Why Does Containerization Slow Down Your App? A Deep Dive into K8s Networking Performance

Background

As more companies adopt cloud‑native architectures, applications shift from monoliths on virtual machines to microservices running in containers orchestrated by Kubernetes. After containerization, many teams observe worse performance compared to the VM baseline.

Stress Test Results

Before Containerization

Using the

wrk

tool, the application on a VM achieved an average response time (RT) of 1.68 ms and 716 requests/s (QPS), with CPU already saturated.

After Containerization

The same test on Kubernetes yielded an average RT of 2.11 ms and 554 requests/s, again with CPU fully utilized.

Performance Comparison

Overall performance dropped: RT increased by 25 % and QPS decreased by 29 %.

Root Cause Analysis

Architecture Differences

The containerized deployment uses Kubernetes with Calico in IPIP mode. Traffic flows through a veth pair between the pod’s network namespace and the host namespace, adding extra processing steps.

Performance Analysis

Soft‑interrupt (softirq) usage on the CPU is noticeably higher after containerization. Further investigation with

perf

confirms increased softirq activity.

Soft‑Interrupt Reason

Because containers and the host reside in separate network namespaces, data must traverse the veth pair, invoking the kernel’s soft‑interrupt handling path. The relevant kernel code is shown below:

<code>static netdev_tx_t veth_xmit(struct sk_buff *skb, struct net_device *dev) {
    ...
    if (likely(veth_forward_skb(rcv, skb, rq, rcv_xdp)))
        ...
}

static int veth_forward_skb(struct net_device *dev, struct sk_buff *skb,
                struct veth_rq *rq, bool xdp) {
    return __dev_forward_skb(dev, skb) ?: xdp ?
        veth_xdp_rx(rq, skb) :
        netif_rx(skb); // soft interrupt handling
}

/* Called with irq disabled */
static inline void ____napi_schedule(struct softnet_data *sd,
                     struct napi_struct *napi) {
    list_add_tail(&napi->poll_list, &sd->poll_list);
    // raise soft interrupt
    __raise_softirq_irqoff(NET_RX_SOFTIRQ);
}
</code>

This chain (veth_xmit → veth_forward_skb → netif_rx → __raise_softirq_irqoff) explains the higher soft‑interrupt count and the associated performance degradation.

Optimization Strategies

The Calico IPIP overlay introduces overhead due to the veth pair.
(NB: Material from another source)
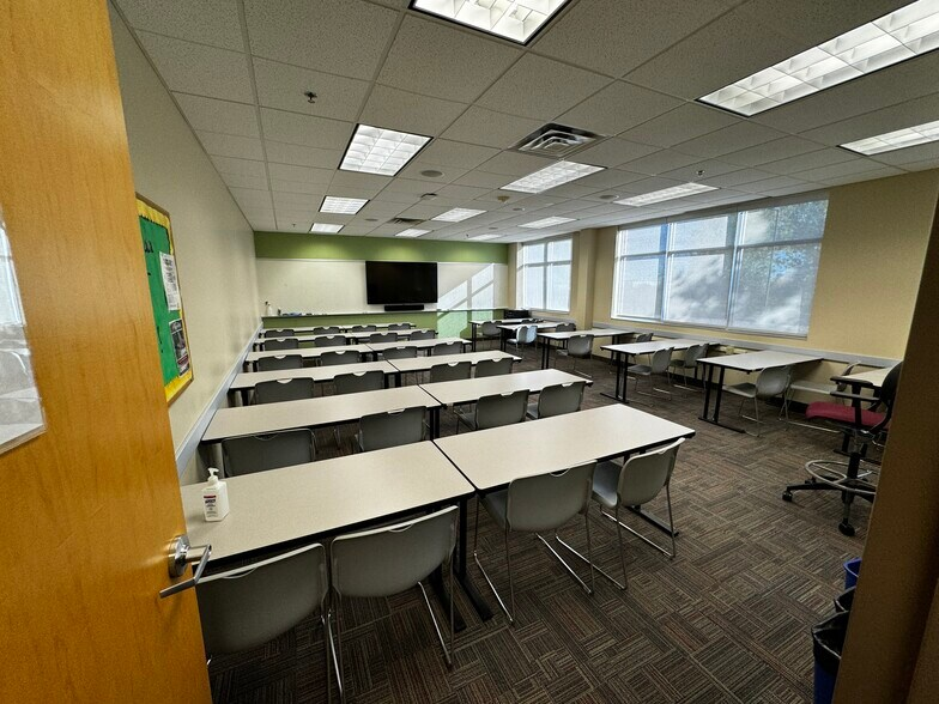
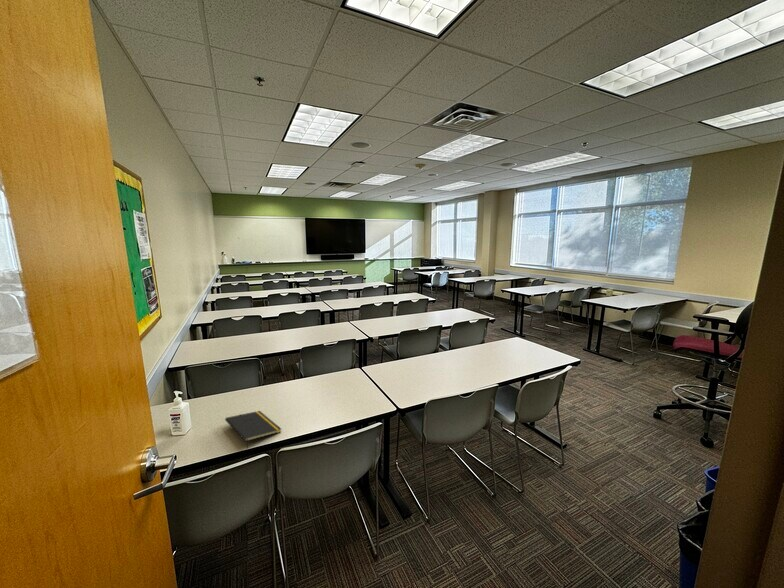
+ notepad [224,410,282,450]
Switching to an underlay network can reduce this cost.

ipvlan L2 Mode

ipvlan binds directly to the host’s Ethernet interface, shortening the data path and eliminating soft‑interrupt overhead. The diagram below illustrates containers sending traffic directly via the host’s

eth0

.

ipvlan L3 Mode

In L3 mode the host acts as a router, enabling cross‑subnet container communication without the overlay.

Cilium

Cilium is a high‑performance CNI plugin that leverages eBPF to streamline packet processing and reduce iptables overhead. Benchmarks show Cilium achieving higher QPS and lower CPU usage than Calico.

Conclusion

Containerization brings agility, resource efficiency, and environment consistency, but it also adds network complexity that can degrade performance. By understanding the architectural impact—especially the role of soft interrupts—and adopting underlay networking solutions such as ipvlan or Cilium, teams can mitigate these issues and fully benefit from cloud‑native deployments.